_Exercise aim_
Sort through the data and copy the lines holding the word "buttons".

***** Materials provided *****

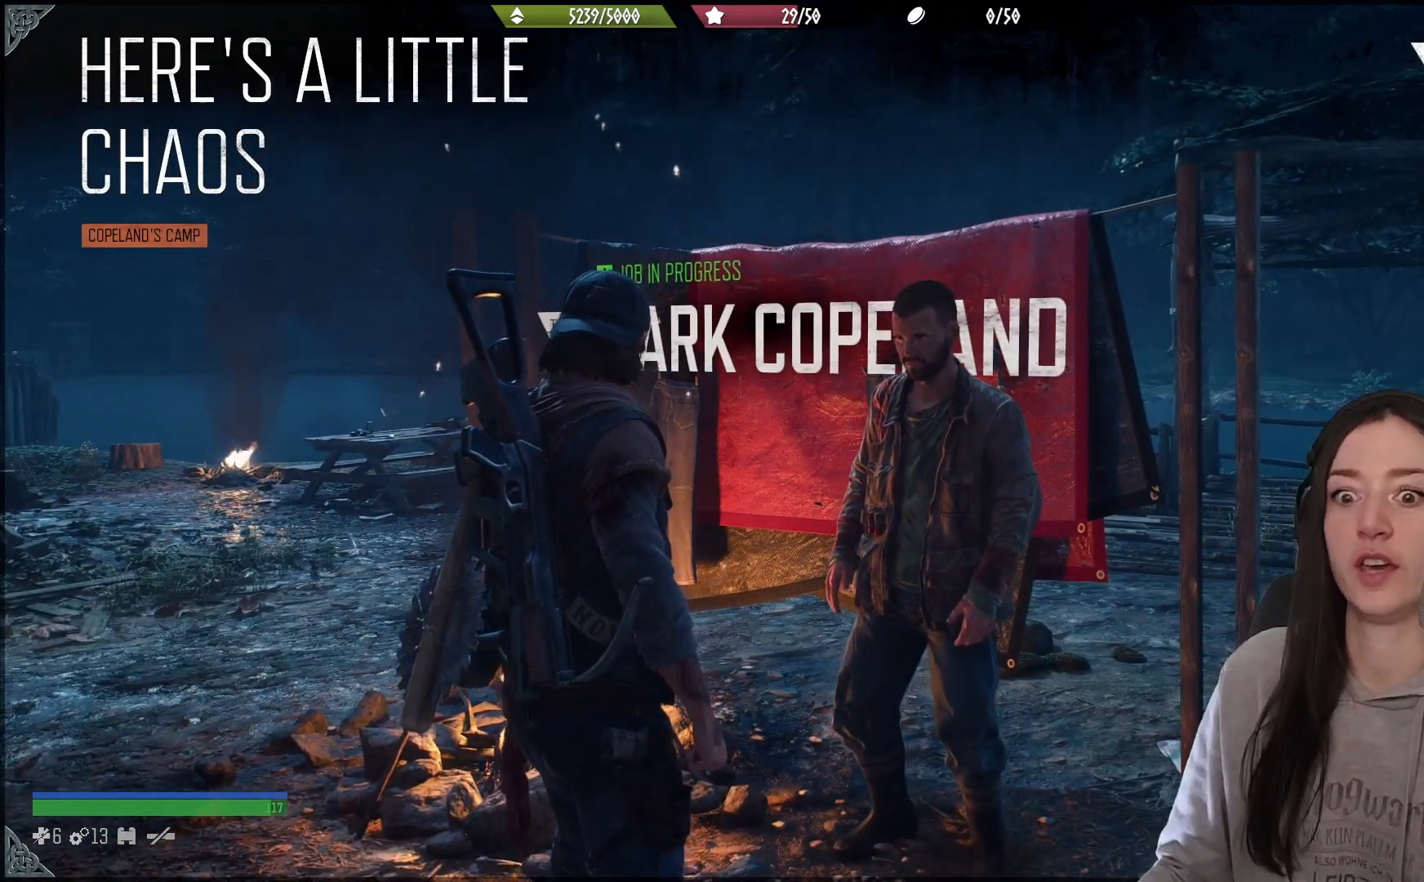
Gameplay with a controller (Xbox layout); each line is a JSON object with the inputs held at the frame after it. "events" lists button and stick changes between this image and that frame as [ms after this image, input, new state], when the widget could be followed in between.
{"buttons": [], "left_stick": "down-left", "right_stick": "left", "events": [[317, "left_stick", "down-left"], [400, "right_stick", "left"]]}
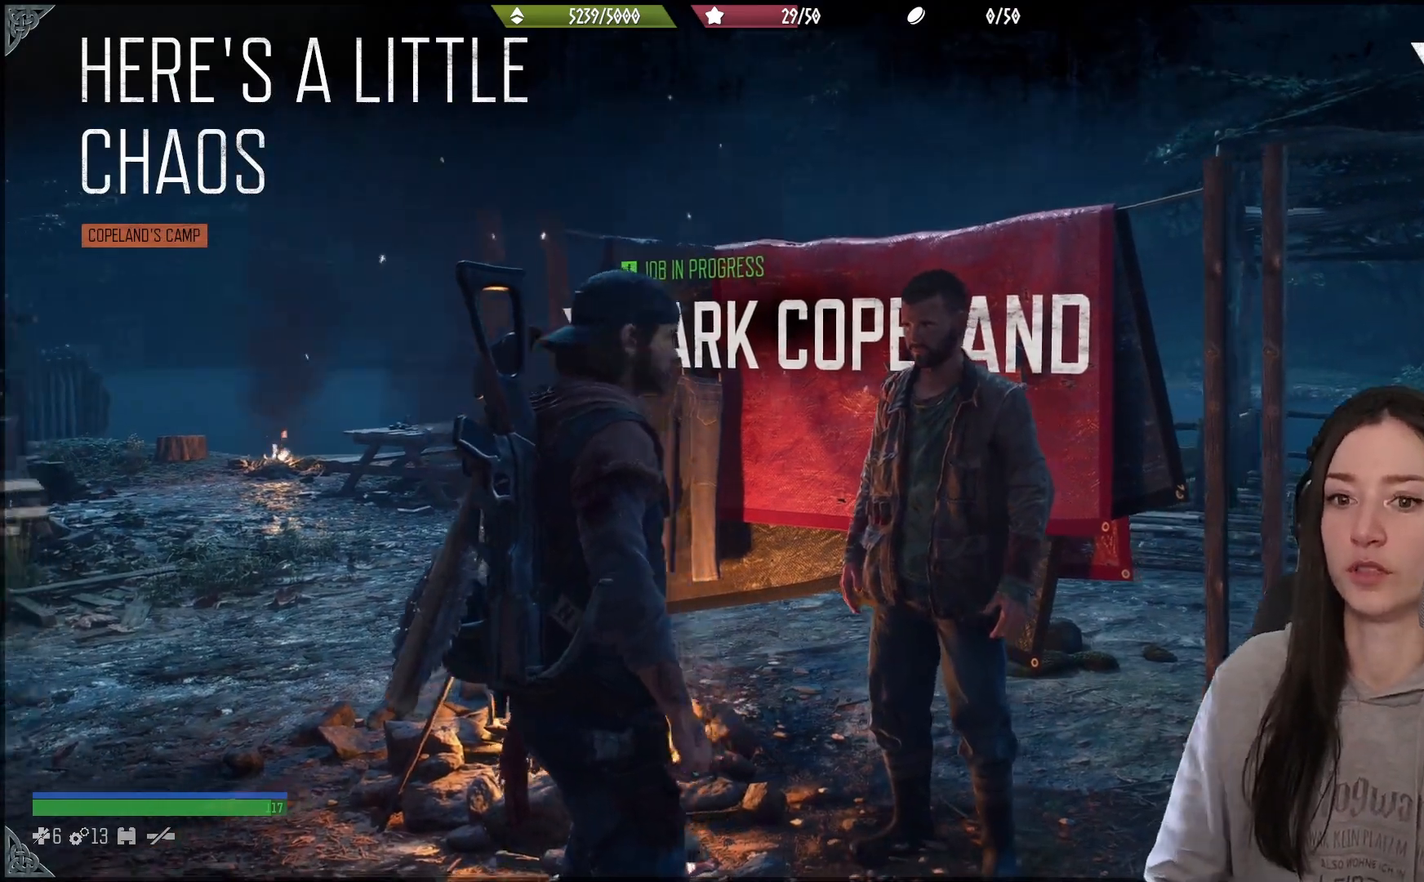
{"buttons": [], "left_stick": "center", "right_stick": "left", "events": [[383, "left_stick", "center"]]}
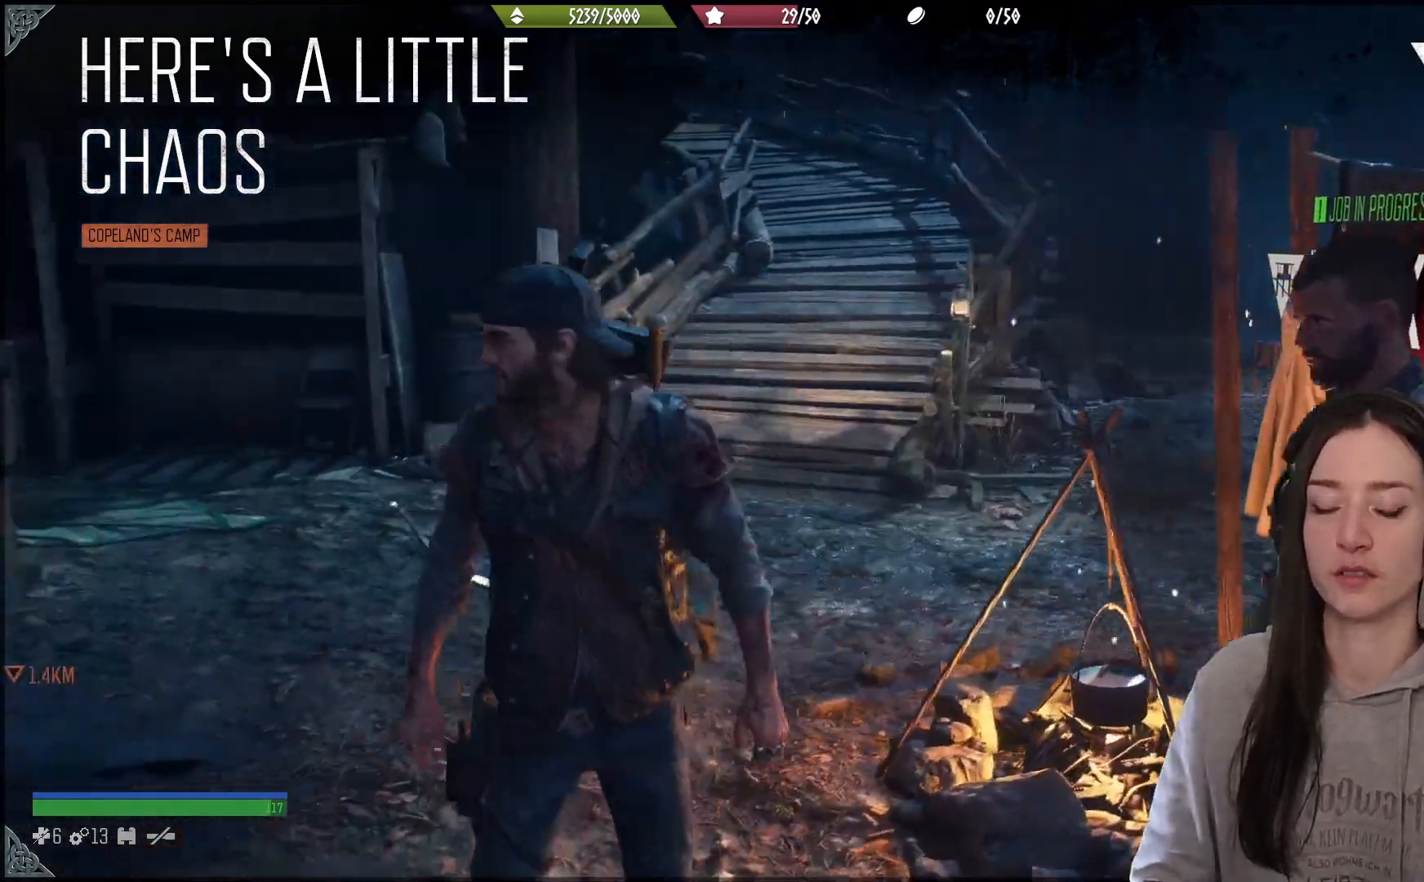
{"buttons": [], "left_stick": "up-left", "right_stick": "left", "events": [[183, "left_stick", "left"], [367, "left_stick", "up-left"]]}
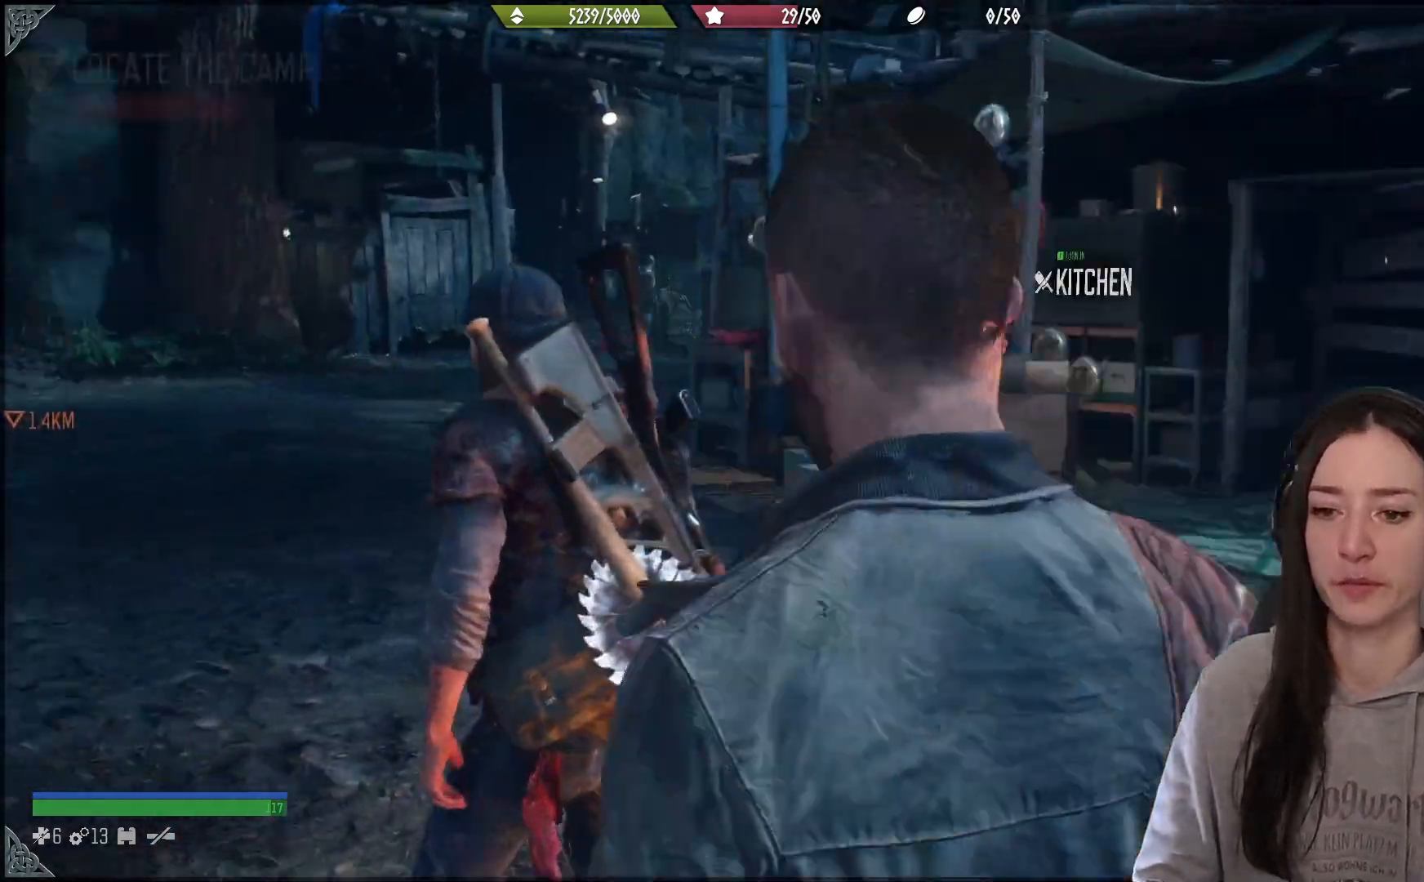
{"buttons": [], "left_stick": "up-left", "right_stick": "center", "events": [[50, "right_stick", "down"], [100, "right_stick", "center"], [167, "X", "down"], [267, "X", "up"]]}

*****

_Final answer_
{"buttons": [], "left_stick": "down-left", "right_stick": "left", "events": [[317, "left_stick", "down-left"], [400, "right_stick", "left"]]}
{"buttons": [], "left_stick": "center", "right_stick": "left", "events": [[383, "left_stick", "center"]]}
{"buttons": [], "left_stick": "up-left", "right_stick": "left", "events": [[183, "left_stick", "left"], [367, "left_stick", "up-left"]]}
{"buttons": [], "left_stick": "up-left", "right_stick": "center", "events": [[50, "right_stick", "down"], [100, "right_stick", "center"], [167, "X", "down"], [267, "X", "up"]]}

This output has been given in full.